Sammy threw up in his bed for the first time last night.

We knew this was coming our way eventually. Like poop in the tub, it seems like it just happens to everyone. We were over at my uncle’s house having dinner earlier this evening when he spontaneously vomited all over himself and his mother during dessert (I love how kids don’t give you any kind of warning that their about to blow, you just suddenly feel warmth and wetness on your neck). Then later on he threw up again before bed, so we were had a suspicion that we hadn’t seen the last of curdled stomach contents. Still, no amount of warning can prepare you for the sensation of feeling around in the dark and finding a child covered in vomit.

In my half-sleeping state I guess I forgot about the earlier pukes, and somehow I didn’t even notice the smell right away because I was stunned when I felt it. My brain was unable to process the data my senses were collecting. Why was everything wet? Did he spill chili in his bed somehow? Had he exploded? When the smell hit me I was suddenly wide awake and I knew exactly what had happened.

About an hour later we were ready for bed again. He had been bathed, his bed had been changed and a huge, stinky load of laundry was in the washing machine. I was holding him and debating with Gretchen about whether it would be better to try and put him back in his own bed or take him in the guest room and let him sleep with me when, wouldn’t you know it, he threw up again! This time I was able to catch some of it in my hand, which seemed like a good idea in the moment. Really it did very little to help and I found myself standing there holding a crying baby with puke all down my arm.

Repeat step 2.

Another hour later and we were downstairs on the couch.

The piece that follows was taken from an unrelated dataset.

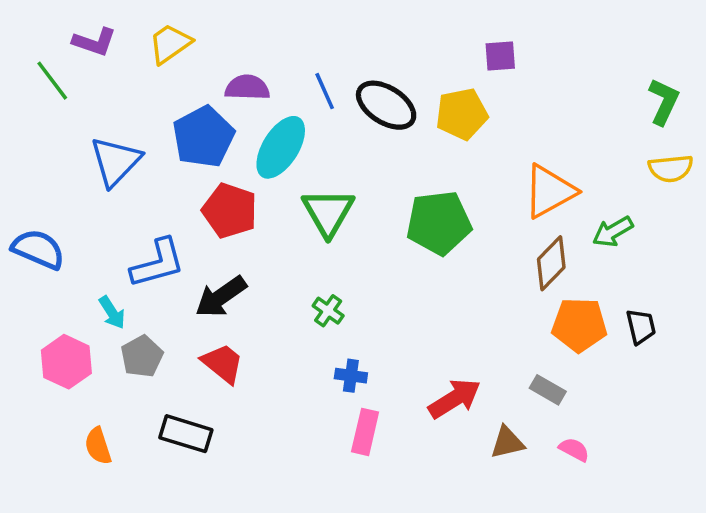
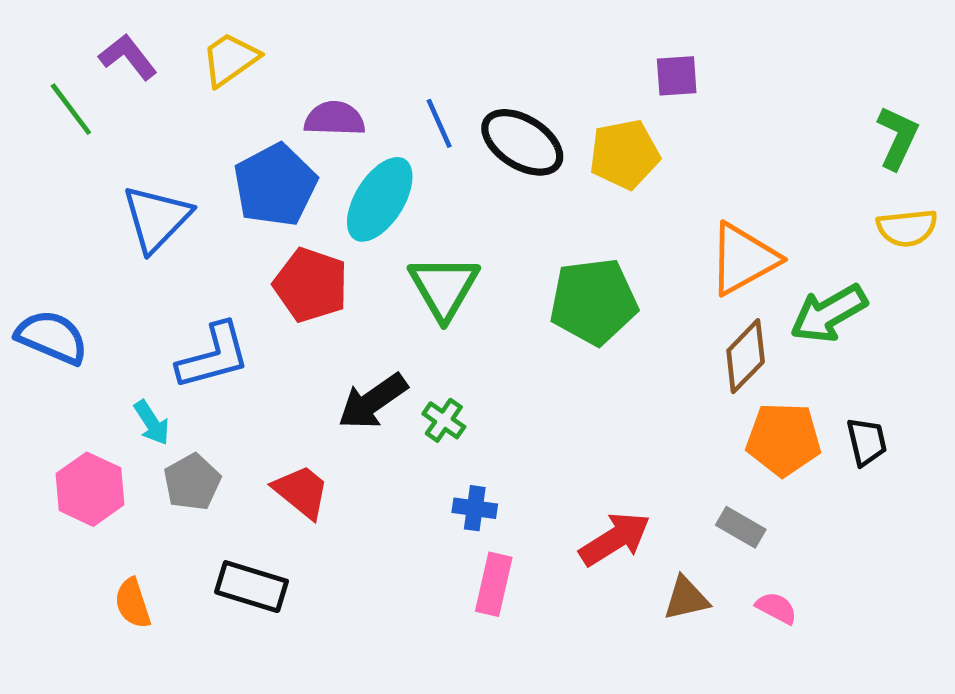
purple L-shape: (94, 42) -> (128, 57), turned -147
green arrow: (613, 232) -> (829, 313), size x1.4
black arrow: (221, 297) -> (373, 401), moved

At 2am we were watching Finding Nemo, me ready with the trash can trying to catch any little hint that he might be about to blow again. He never did throw up again, but nobody slept either.

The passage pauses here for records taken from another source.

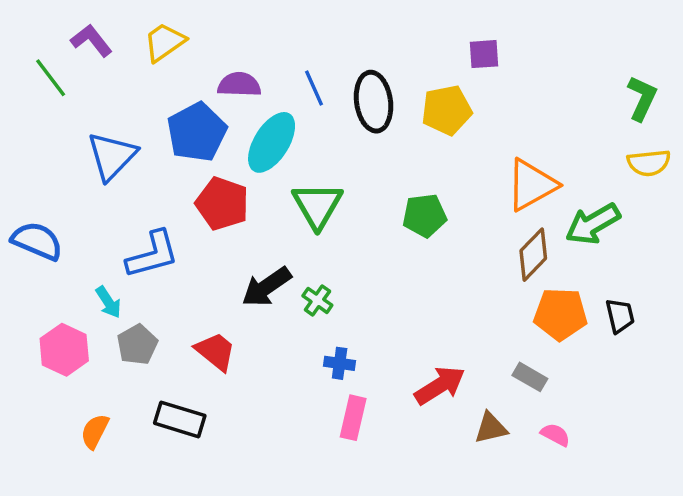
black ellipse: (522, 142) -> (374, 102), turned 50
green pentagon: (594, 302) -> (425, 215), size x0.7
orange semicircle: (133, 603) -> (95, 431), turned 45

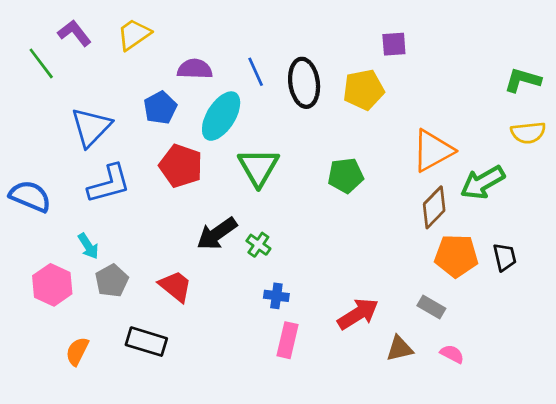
green L-shape: (642, 98) -> (523, 80), turned -99
blue pentagon: (197, 132) -> (160, 108), size x0.7
blue L-shape: (153, 255) -> (109, 184), moved

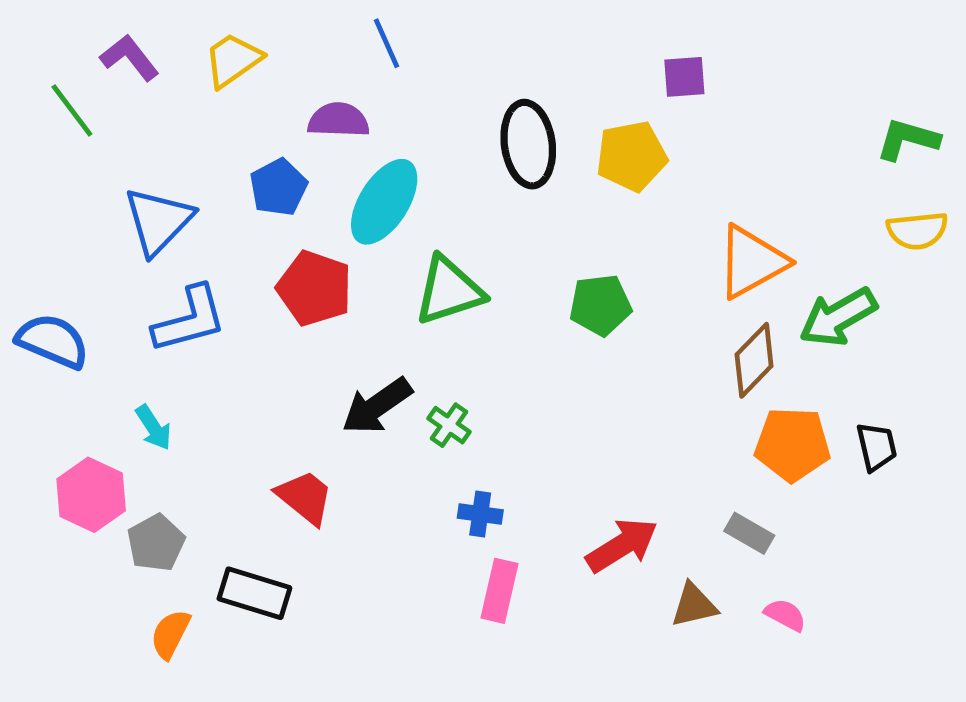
blue line: (256, 72) -> (387, 43), moved
green triangle: (258, 167) -> (449, 291), turned 42
gray pentagon: (112, 281) -> (156, 543), moved
orange semicircle: (77, 351) -> (170, 634), moved

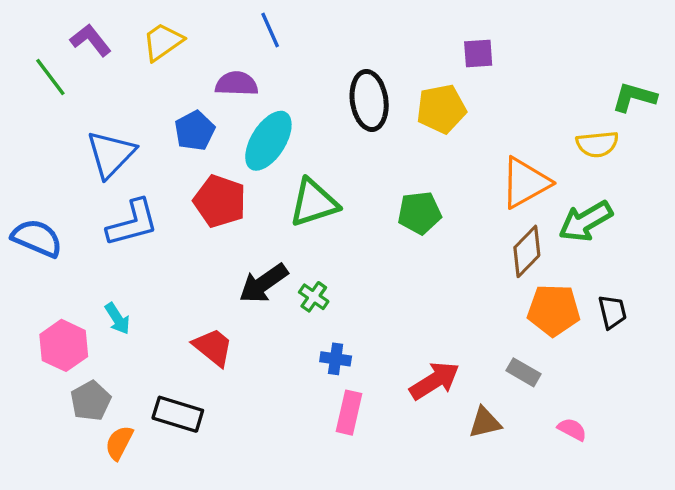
yellow semicircle: (917, 231) -> (597, 144), moved
cyan arrow: (154, 428) -> (117, 319), moved
gray pentagon: (156, 543) -> (91, 401), moved
pink semicircle: (785, 615) -> (572, 429), moved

Being a parent is absolutely the most difficult and most worthwhile thing I’ve ever attempted. Being a Christian I talked a lot about selflessness before, but it was only after having Sammy that I got a glimpse of what selflessness is really like, and now that Eli is here I’m really starting to get a good look at it. A few years ago a night like last night, especially after a particularly frustrating week at work, would have pushed me over the edge. I would have lost my temper and yelled or walked out. Having these guys around is showing me what patience and love really are. A few weeks ago a friend with no kids told me that he thinks children are a disease. Not only is that an extremely ignorant thing to say, but he couldn’t be more wrong. Selfishness and immaturity are the disease and, in my opinion, children are part of the cure.